- _Problem description_:
Reproduce the records from their start through the line containing "outline of São", changing every "outline" to "silhouette" and keeping all else unchanged. Omit the pictures from your answer.

[Saved data entries]

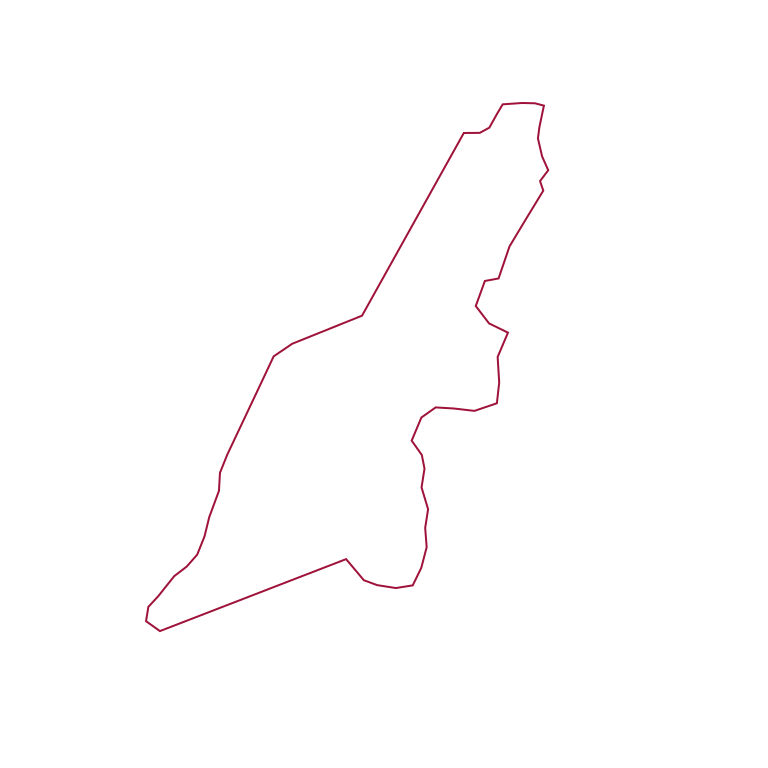 outline of Belapais, Cyprus, rotated 116°
{"feature_id": "46923920B81569607832165", "entity_name": "Belapais", "entity_type": "district", "adm_level": 2, "iso_a3": "CYP", "parent_name": "Cyprus", "parent_adm1": "", "projection": "mercator", "projection_center": [33.345, 35.303], "detail": "fine", "context": "isolated", "style": "outline", "palette": "rose", "viewbox_px": 768, "rotation_deg": 116, "n_neighbors": 0, "source": "geoboundaries", "source_scale": "gbopen_adm2", "svg_char_len": 867}
<svg xmlns="http://www.w3.org/2000/svg" viewBox="0 0 768 768"><g transform="rotate(116 384 384)"><path d="M123.4,422.3L332.2,433.7L388.0,484.1L407.5,495.3L435.4,494.9L516.2,493.9L535.7,492.5L552.4,485.5L566.4,484.1L580.3,482.7L599.8,478.5L619.3,477.1L634.6,481.3L648.6,488.3L673.7,493.9L687.6,498.1L701.5,493.9L704.3,477.1L558.0,341.3L569.2,316.1L567.8,302.1L562.2,283.9L552.4,269.9L532.9,269.9L512.0,274.1L495.3,283.9L477.2,289.5L460.5,304.9L442.3,310.5L431.2,318.9L422.8,334.3L397.7,335.7L382.4,327.3L375.4,310.5L368.5,290.9L351.8,274.1L332.2,281.1L309.9,293.7L283.5,295.1L283.5,316.1L273.7,335.7L247.2,338.5L238.9,327.3L205.4,331.5L173.4,328.7L140.4,325.6L133.2,332.7L119.9,330.1L110.1,341.7L95.8,353.3L85.1,356.9L63.7,362.3L65.5,371.3L70.8,382.9L80.6,399.9L91.3,400.8L107.4,401.7L116.3,408.0L123.4,422.3Z" fill="none" stroke="#9f1239" stroke-width="2"/></g></svg>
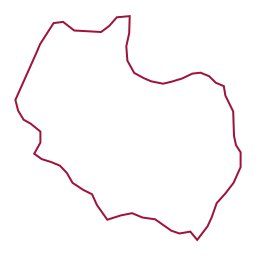 outline of São Sebastião de Lagoa de Roça, Paraíba, Brazil
{"feature_id": "56859067B7602471111252", "entity_name": "São Sebastião de Lagoa de Roça", "entity_type": "district", "adm_level": 2, "iso_a3": "BRA", "parent_name": "Brazil", "parent_adm1": "Paraíba", "projection": "natural_earth1", "projection_center": [-35.852, -7.089], "detail": "fine", "context": "isolated", "style": "outline", "palette": "rose", "viewbox_px": 256, "rotation_deg": 0, "n_neighbors": 0, "source": "geoboundaries", "source_scale": "gbopen_adm2", "svg_char_len": 811}
<svg xmlns="http://www.w3.org/2000/svg" viewBox="0 0 256 256"><path d="M129.7,16.1L116.8,17.3L109.3,25.9L101.1,32.0L90.3,31.4L74.2,30.5L63.1,21.9L53.6,23.1L40.1,44.1L36.7,52.2L15.4,99.9L18.1,110.6L23.6,119.7L30.6,123.6L40.4,131.6L40.4,142.6L34.2,153.7L41.7,159.1L50.7,161.9L59.9,165.6L66.8,172.9L72.6,182.9L83.4,190.0L92.1,194.3L96.9,205.0L107.3,219.7L120.8,215.4L132.1,213.2L142.4,217.5L155.1,219.3L171.3,230.7L179.5,233.5L190.3,231.6L197.2,239.9L207.5,226.4L211.7,217.3L216.7,203.1L225.4,193.4L233.6,182.8L240.6,167.1L240.6,152.3L236.0,145.1L234.0,135.9L233.6,124.0L233.2,111.5L225.4,95.6L223.8,86.1L215.9,82.8L209.1,76.2L200.6,72.7L192.4,73.6L182.1,78.5L171.2,81.8L163.0,83.7L151.1,81.3L143.7,78.1L134.2,72.9L127.4,60.7L126.3,46.4L129.2,33.1L129.7,16.1Z" fill="none" stroke="#9f1239" stroke-width="2"/></svg>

- _Written solution_:
 silhouette of Belapais, Cyprus, rotated 116°
{"feature_id": "46923920B81569607832165", "entity_name": "Belapais", "entity_type": "district", "adm_level": 2, "iso_a3": "CYP", "parent_name": "Cyprus", "parent_adm1": "", "projection": "mercator", "projection_center": [33.345, 35.303], "detail": "fine", "context": "isolated", "style": "silhouette", "palette": "rose", "viewbox_px": 768, "rotation_deg": 116, "n_neighbors": 0, "source": "geoboundaries", "source_scale": "gbopen_adm2", "svg_char_len": 867}
<svg xmlns="http://www.w3.org/2000/svg" viewBox="0 0 768 768"><g transform="rotate(116 384 384)"><path d="M123.4,422.3L332.2,433.7L388.0,484.1L407.5,495.3L435.4,494.9L516.2,493.9L535.7,492.5L552.4,485.5L566.4,484.1L580.3,482.7L599.8,478.5L619.3,477.1L634.6,481.3L648.6,488.3L673.7,493.9L687.6,498.1L701.5,493.9L704.3,477.1L558.0,341.3L569.2,316.1L567.8,302.1L562.2,283.9L552.4,269.9L532.9,269.9L512.0,274.1L495.3,283.9L477.2,289.5L460.5,304.9L442.3,310.5L431.2,318.9L422.8,334.3L397.7,335.7L382.4,327.3L375.4,310.5L368.5,290.9L351.8,274.1L332.2,281.1L309.9,293.7L283.5,295.1L283.5,316.1L273.7,335.7L247.2,338.5L238.9,327.3L205.4,331.5L173.4,328.7L140.4,325.6L133.2,332.7L119.9,330.1L110.1,341.7L95.8,353.3L85.1,356.9L63.7,362.3L65.5,371.3L70.8,382.9L80.6,399.9L91.3,400.8L107.4,401.7L116.3,408.0L123.4,422.3Z" fill="none" stroke="#9f1239" stroke-width="2"/></g></svg>
 silhouette of São Sebastião de Lagoa de Roça, Paraíba, Brazil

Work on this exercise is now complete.